**Work request:** Search the entries below for "Courtyard" and copy each matching line.

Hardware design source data
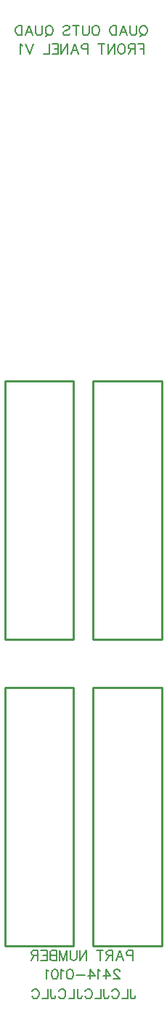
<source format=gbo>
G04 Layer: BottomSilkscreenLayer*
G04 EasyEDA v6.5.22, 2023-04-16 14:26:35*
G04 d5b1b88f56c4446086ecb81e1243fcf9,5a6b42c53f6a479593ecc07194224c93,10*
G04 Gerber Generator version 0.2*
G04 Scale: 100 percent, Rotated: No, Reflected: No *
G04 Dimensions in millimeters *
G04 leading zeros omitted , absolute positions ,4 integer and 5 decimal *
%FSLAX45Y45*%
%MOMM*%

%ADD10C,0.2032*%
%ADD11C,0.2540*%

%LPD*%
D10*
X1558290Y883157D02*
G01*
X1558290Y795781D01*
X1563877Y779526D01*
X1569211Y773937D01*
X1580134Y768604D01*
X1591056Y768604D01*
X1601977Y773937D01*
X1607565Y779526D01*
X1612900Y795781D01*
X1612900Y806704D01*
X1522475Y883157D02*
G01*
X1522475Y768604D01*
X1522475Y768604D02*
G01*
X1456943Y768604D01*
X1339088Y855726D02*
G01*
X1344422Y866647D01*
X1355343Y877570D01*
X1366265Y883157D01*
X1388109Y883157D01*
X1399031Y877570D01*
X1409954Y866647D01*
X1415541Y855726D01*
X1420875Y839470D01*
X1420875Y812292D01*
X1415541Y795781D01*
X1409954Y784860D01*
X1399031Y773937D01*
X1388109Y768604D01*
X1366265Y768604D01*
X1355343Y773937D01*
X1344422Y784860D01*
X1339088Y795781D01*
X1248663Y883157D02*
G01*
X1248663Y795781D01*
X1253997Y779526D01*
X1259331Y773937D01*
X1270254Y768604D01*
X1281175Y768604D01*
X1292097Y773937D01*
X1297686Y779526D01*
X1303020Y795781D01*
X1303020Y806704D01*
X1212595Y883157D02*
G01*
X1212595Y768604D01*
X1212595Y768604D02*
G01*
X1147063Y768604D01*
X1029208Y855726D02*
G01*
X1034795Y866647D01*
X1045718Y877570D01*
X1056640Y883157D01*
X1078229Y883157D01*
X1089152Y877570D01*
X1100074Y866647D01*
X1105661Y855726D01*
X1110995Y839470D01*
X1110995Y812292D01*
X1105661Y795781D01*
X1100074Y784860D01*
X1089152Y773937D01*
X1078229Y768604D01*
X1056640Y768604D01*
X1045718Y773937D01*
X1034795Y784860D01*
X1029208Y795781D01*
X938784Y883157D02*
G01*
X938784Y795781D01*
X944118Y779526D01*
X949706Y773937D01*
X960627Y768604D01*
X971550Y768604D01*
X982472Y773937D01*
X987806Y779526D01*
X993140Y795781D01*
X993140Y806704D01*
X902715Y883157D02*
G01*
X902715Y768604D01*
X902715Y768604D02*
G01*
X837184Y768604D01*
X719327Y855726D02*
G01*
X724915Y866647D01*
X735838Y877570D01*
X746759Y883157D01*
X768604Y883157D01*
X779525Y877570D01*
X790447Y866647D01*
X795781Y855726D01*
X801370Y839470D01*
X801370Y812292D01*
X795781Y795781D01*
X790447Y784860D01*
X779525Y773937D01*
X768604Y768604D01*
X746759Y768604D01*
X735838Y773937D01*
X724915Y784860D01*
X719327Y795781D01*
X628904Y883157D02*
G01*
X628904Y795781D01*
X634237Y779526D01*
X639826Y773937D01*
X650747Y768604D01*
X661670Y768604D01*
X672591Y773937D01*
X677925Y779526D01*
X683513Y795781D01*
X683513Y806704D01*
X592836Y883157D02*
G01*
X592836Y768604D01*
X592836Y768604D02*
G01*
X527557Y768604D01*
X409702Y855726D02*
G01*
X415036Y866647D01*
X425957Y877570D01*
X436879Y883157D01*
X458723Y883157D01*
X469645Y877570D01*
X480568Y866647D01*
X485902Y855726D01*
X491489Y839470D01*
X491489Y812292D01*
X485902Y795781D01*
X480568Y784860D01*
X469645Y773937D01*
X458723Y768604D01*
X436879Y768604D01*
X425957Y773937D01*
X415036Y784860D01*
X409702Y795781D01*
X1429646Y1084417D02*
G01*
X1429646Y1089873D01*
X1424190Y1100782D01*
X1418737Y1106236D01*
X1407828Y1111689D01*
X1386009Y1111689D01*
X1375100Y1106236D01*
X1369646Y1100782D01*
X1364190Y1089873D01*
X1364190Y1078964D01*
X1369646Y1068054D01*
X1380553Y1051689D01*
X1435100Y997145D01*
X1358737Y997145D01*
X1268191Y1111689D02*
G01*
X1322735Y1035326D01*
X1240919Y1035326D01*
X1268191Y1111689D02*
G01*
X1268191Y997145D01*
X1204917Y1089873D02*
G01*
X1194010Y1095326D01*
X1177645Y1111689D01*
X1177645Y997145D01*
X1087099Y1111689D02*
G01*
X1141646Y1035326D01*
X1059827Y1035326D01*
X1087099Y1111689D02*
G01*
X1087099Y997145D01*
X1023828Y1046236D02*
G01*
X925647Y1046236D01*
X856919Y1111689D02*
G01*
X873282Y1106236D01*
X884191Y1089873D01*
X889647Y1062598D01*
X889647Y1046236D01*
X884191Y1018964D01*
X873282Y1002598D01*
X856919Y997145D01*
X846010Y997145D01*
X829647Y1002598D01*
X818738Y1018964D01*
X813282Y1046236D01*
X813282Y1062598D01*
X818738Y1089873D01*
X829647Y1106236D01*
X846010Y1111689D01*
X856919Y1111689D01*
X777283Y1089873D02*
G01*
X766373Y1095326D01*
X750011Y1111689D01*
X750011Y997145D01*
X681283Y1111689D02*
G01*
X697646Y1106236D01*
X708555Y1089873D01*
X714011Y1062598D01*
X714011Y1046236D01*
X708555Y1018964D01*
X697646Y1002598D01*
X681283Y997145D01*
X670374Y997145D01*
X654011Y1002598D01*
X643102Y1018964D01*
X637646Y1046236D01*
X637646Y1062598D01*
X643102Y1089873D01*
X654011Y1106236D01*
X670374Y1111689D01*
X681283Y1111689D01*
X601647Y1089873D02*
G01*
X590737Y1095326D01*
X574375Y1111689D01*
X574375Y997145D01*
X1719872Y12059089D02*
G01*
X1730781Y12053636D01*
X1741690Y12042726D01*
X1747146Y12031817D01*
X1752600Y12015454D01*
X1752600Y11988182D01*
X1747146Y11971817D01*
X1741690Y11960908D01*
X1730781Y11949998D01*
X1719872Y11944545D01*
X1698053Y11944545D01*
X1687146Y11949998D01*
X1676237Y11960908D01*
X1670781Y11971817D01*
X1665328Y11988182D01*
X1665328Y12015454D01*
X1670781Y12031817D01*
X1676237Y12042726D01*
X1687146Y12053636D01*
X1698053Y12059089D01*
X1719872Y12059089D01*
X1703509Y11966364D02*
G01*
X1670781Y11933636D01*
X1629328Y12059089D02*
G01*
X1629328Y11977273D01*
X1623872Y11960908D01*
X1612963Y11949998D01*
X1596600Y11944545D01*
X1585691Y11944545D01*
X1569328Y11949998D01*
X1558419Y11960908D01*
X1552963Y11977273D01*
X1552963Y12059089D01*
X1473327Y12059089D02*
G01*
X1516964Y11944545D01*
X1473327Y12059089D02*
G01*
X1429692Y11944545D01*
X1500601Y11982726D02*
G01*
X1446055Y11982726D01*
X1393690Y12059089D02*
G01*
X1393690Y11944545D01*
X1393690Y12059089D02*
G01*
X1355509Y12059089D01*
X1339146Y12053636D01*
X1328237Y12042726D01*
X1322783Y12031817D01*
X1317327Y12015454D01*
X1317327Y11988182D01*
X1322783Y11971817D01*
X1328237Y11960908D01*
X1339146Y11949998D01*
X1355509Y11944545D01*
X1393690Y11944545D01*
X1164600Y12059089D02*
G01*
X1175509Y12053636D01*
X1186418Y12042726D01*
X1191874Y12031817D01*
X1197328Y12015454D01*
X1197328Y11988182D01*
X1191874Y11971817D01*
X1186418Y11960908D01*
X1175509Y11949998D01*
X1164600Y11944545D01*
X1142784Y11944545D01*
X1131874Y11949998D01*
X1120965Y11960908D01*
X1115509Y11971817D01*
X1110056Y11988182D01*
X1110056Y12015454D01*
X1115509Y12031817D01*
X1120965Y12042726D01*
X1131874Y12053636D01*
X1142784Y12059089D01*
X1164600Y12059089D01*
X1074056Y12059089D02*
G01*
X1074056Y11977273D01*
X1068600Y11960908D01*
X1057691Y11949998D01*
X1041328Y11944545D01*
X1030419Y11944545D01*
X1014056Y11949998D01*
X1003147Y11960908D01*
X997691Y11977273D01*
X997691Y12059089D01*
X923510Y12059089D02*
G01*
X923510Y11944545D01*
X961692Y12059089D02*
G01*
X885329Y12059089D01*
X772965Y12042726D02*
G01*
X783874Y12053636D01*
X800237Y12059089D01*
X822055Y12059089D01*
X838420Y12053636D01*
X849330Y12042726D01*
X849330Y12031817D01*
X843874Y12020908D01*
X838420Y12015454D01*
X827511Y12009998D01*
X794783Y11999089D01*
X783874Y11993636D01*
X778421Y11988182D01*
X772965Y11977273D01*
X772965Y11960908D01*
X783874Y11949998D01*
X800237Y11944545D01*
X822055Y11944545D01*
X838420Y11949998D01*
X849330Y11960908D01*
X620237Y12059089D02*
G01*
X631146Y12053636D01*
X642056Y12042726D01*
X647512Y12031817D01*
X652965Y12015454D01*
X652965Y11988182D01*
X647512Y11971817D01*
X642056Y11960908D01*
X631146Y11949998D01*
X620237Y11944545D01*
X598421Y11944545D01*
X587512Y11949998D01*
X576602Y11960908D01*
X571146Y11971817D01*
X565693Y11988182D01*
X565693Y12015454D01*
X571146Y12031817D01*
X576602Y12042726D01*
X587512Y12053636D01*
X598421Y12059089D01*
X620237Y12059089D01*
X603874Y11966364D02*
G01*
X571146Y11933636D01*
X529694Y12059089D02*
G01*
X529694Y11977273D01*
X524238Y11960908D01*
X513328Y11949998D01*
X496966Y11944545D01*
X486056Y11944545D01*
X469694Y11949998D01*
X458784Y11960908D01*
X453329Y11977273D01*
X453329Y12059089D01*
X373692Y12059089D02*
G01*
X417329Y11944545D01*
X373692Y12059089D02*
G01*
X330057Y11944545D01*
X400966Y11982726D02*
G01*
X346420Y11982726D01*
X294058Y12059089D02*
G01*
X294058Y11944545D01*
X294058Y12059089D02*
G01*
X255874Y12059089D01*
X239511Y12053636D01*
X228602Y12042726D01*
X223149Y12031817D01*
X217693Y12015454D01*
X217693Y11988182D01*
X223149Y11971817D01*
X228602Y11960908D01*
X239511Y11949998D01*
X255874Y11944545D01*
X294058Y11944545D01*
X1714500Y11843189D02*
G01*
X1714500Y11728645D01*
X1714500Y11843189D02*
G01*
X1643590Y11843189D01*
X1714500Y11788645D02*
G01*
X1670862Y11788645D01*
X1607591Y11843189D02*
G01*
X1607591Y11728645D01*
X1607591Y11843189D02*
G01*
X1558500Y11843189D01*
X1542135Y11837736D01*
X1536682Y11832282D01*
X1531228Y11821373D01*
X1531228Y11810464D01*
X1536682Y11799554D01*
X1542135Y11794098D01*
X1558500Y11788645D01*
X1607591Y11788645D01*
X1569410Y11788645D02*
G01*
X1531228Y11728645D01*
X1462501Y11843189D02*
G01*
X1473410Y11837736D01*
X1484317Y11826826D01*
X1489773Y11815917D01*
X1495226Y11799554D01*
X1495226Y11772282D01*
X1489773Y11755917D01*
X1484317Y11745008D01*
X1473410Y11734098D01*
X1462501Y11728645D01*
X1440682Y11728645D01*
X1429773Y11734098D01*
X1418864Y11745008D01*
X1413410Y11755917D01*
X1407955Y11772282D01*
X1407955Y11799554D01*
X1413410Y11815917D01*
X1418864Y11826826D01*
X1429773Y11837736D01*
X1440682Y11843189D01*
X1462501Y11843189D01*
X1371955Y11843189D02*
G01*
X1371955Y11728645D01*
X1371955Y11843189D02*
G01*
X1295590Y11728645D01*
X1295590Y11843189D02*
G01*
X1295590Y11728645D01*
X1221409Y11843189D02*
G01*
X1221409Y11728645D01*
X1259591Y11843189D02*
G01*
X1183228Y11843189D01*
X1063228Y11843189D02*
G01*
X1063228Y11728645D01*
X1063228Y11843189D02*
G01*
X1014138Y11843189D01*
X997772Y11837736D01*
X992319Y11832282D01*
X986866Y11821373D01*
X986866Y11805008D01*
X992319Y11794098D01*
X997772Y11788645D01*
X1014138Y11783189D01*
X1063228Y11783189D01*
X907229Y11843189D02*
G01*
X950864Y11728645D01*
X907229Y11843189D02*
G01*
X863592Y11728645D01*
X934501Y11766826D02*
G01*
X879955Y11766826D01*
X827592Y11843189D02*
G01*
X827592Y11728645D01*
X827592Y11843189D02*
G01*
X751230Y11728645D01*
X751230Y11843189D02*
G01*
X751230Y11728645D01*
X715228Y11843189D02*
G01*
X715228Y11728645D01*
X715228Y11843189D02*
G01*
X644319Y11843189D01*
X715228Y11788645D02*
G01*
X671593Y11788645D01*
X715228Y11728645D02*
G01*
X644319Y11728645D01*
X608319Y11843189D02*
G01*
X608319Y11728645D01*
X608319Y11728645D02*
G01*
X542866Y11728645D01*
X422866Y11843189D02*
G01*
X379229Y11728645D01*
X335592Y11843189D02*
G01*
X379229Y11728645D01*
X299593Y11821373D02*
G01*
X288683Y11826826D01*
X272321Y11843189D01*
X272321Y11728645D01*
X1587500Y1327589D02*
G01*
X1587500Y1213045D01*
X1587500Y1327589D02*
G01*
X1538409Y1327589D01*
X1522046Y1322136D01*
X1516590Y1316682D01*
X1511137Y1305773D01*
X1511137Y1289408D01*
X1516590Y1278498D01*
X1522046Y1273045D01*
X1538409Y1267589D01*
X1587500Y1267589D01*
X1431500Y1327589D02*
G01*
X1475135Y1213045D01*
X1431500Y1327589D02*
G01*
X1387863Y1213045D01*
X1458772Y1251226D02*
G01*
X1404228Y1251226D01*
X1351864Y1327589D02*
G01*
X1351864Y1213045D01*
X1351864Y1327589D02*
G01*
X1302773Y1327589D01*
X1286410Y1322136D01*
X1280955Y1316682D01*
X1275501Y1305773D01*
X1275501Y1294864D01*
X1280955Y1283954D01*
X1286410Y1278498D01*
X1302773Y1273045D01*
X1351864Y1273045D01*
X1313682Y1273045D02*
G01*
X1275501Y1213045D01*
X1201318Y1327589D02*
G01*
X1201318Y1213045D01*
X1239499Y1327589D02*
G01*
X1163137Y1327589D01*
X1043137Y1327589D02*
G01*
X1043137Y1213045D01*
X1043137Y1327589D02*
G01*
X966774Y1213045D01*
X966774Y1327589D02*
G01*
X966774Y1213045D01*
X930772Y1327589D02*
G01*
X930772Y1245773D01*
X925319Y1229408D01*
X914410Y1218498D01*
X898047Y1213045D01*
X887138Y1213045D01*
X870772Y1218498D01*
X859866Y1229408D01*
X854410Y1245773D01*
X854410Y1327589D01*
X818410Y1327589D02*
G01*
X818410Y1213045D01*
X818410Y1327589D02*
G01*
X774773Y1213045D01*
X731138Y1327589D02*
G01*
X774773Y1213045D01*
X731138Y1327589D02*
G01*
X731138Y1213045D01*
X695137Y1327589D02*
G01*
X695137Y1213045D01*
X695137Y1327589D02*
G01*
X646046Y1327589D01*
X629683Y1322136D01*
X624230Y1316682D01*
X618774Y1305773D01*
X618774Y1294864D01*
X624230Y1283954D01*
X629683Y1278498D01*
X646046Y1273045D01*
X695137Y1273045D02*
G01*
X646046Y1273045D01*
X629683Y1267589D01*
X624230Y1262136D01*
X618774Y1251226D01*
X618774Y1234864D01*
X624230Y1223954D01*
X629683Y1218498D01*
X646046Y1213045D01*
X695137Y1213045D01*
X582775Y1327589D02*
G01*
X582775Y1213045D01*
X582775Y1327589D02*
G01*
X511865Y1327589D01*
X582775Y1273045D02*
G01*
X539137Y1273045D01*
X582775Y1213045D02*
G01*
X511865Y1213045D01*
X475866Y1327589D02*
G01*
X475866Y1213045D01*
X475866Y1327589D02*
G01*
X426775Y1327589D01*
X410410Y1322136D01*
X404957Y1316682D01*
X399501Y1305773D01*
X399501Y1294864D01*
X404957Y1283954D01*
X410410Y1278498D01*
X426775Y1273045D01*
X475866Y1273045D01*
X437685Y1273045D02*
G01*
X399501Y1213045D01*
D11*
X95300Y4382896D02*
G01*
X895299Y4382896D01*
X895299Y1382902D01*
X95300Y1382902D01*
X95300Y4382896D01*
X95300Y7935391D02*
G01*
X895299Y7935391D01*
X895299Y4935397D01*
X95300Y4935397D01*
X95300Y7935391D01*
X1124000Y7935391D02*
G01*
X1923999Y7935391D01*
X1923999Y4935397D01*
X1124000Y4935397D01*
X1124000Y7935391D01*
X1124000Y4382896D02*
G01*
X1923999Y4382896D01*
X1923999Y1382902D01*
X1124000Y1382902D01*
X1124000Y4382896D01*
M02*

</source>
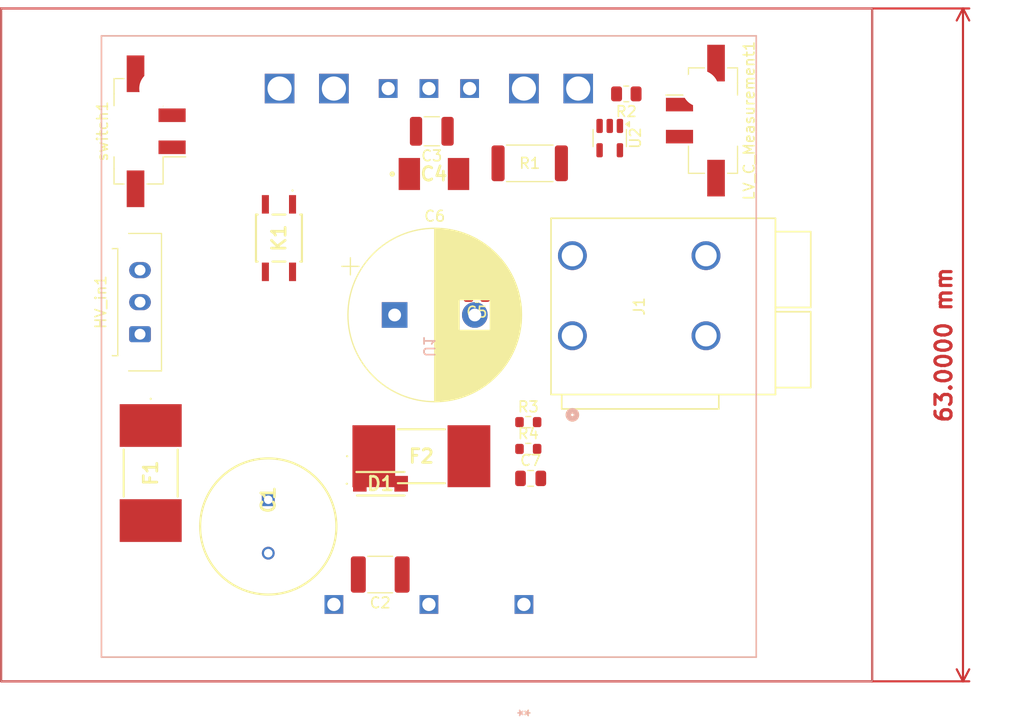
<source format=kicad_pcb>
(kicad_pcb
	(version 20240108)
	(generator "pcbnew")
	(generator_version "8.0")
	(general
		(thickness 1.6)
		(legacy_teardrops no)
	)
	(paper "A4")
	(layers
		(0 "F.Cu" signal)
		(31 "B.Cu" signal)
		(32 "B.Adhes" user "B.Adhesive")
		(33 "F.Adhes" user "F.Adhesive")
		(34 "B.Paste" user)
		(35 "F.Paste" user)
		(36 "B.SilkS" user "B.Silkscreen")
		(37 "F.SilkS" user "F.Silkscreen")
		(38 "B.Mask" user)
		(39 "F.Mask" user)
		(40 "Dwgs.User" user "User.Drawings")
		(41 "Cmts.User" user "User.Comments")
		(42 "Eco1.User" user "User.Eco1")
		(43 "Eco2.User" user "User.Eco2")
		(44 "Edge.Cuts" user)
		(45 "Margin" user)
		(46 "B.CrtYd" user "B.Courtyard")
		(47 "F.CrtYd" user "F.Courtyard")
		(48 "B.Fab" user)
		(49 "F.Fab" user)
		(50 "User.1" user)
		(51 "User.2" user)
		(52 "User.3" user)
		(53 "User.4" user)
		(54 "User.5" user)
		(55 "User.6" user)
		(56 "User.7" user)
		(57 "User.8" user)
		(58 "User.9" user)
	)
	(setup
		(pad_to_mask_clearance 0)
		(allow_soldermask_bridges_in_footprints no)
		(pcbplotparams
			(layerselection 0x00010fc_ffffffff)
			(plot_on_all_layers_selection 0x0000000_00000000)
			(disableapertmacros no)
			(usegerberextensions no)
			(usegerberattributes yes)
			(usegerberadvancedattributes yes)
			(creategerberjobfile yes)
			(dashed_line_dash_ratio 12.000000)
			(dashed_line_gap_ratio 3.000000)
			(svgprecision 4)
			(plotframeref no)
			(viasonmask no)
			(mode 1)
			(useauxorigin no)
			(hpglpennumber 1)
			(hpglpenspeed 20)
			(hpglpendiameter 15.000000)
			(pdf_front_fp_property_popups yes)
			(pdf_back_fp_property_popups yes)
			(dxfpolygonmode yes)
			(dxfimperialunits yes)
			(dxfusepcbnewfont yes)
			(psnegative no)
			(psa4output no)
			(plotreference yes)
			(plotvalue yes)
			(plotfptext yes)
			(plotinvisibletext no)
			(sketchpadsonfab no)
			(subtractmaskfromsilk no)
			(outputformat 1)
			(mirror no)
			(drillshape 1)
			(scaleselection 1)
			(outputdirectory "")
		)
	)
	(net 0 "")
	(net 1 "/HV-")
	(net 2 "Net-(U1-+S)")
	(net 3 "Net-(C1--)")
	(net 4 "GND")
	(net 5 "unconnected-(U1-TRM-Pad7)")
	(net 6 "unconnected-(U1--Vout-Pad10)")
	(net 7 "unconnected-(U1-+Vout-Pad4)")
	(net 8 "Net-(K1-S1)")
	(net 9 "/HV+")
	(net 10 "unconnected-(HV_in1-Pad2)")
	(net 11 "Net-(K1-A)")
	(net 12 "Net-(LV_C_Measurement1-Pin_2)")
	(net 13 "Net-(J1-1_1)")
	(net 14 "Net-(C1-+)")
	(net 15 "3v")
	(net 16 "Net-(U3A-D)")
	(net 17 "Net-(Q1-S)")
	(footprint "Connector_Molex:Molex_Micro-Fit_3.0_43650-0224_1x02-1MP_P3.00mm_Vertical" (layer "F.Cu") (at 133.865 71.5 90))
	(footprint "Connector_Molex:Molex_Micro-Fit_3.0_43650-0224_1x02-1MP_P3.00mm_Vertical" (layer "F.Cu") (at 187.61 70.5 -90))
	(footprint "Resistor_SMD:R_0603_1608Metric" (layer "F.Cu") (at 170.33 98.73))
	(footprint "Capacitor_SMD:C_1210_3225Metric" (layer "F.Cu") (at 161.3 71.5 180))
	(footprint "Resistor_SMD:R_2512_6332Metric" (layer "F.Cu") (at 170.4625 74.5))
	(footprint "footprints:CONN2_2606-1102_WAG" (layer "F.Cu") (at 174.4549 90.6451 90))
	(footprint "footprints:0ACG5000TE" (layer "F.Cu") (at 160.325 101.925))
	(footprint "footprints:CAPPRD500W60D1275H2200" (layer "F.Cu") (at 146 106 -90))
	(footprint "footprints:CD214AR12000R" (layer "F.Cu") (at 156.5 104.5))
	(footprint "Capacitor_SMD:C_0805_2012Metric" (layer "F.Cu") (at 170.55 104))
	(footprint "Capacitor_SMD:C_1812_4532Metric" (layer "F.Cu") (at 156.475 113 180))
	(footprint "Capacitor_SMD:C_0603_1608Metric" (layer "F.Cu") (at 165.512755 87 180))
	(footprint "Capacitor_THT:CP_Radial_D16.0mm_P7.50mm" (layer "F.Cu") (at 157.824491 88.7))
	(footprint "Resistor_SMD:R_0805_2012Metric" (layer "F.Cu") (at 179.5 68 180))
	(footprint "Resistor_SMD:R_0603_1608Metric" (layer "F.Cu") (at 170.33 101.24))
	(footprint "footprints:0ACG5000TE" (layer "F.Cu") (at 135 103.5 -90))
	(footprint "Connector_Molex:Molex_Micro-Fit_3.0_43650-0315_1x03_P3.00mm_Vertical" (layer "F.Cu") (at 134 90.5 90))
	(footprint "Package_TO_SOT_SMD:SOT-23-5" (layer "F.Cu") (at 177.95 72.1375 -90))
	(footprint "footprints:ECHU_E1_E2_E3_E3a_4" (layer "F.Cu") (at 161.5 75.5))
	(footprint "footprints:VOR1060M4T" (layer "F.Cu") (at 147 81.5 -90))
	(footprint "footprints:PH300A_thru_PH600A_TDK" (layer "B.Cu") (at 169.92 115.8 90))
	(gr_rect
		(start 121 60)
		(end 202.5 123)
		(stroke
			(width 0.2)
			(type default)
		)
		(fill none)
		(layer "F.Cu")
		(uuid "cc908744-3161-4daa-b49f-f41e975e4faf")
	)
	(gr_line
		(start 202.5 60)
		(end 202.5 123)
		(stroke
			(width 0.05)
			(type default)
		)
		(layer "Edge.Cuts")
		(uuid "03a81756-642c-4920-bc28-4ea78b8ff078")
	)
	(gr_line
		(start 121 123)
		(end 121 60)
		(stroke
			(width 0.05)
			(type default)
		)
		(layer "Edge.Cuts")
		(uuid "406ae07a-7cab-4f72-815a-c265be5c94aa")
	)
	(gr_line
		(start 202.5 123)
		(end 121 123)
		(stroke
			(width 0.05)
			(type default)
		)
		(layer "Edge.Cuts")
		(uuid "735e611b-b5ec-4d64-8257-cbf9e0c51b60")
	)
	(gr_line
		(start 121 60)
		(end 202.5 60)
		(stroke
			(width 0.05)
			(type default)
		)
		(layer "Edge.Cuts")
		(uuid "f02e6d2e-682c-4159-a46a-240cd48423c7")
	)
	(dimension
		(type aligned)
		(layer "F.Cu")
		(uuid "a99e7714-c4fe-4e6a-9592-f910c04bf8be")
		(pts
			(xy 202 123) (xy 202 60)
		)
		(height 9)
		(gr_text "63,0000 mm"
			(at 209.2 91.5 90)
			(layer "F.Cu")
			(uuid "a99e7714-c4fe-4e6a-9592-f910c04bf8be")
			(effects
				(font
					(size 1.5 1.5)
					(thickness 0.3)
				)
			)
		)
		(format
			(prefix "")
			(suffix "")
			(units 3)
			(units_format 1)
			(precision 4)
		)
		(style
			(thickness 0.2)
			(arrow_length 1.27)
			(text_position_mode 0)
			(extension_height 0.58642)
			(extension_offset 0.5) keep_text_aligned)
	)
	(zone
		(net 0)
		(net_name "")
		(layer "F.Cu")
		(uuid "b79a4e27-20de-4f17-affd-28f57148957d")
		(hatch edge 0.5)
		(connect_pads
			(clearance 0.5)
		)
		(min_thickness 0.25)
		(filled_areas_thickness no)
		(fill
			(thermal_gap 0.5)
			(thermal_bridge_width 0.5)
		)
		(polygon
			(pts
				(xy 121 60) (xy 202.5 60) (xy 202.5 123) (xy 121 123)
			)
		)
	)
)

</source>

**Problem solution:**
		(46 "B.CrtYd" user "B.Courtyard")
		(47 "F.CrtYd" user "F.Courtyard")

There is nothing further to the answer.